Unlike Pandas, where you use different functions like `read_csv()` or `read_excel()` depending on the file type, GeoPandas uses a single function: `read_file()`.

### This function works for:
- `.shp` (shapefiles)
- `.geojson` (GeoJSON)
- `.json` (geospatial JSON)

> 📌 There is **no** `read_shapefile()` function in GeoPandas. Always use `read_file()`.
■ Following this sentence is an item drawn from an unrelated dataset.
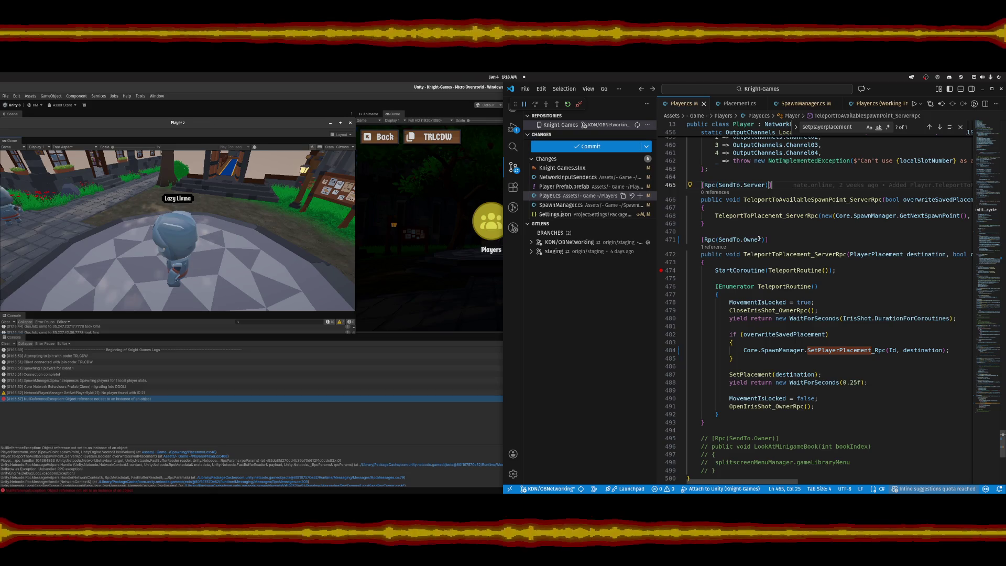
Check the TeleportToPlacement_ServerRpc call on line 468, its GetNextSpawnPoint argument, and destination parameter uses.
left_click(775, 215)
## Use GeoPandas, Not Pandas
Make sure you're using `gpd.read_file`, not `pd.read_file`.
- `pd.read_file` will cause an error—Pandas doesn’t recognize geospatial formats.
- `gpd` refers to GeoPandas, which extends Pandas to handle spatial data.

## Unzip Your Files First
When you download a shapefile, it's often zipped. Before opening it:
1. **Unzip** the archive.
2. **Find the `.shp` file** (along with the `.dbf`, `.prj`, `.shx` files, etc.).
3. Pass the path to `.shp` into `read_file()`.

GeoPandas will automatically read the other needed files.

## Summary
- Use `gpd.read_file('path/to/file.shp')` to open shapefiles.
- Always extract `.zip` archives first.
- Only give the `.shp` file to GeoPandas; it will handle the rest.
- Don't use Pandas (`pd`) to read geospatial files.

📌 One simple line can open complex geographic data—just be sure the file is ready!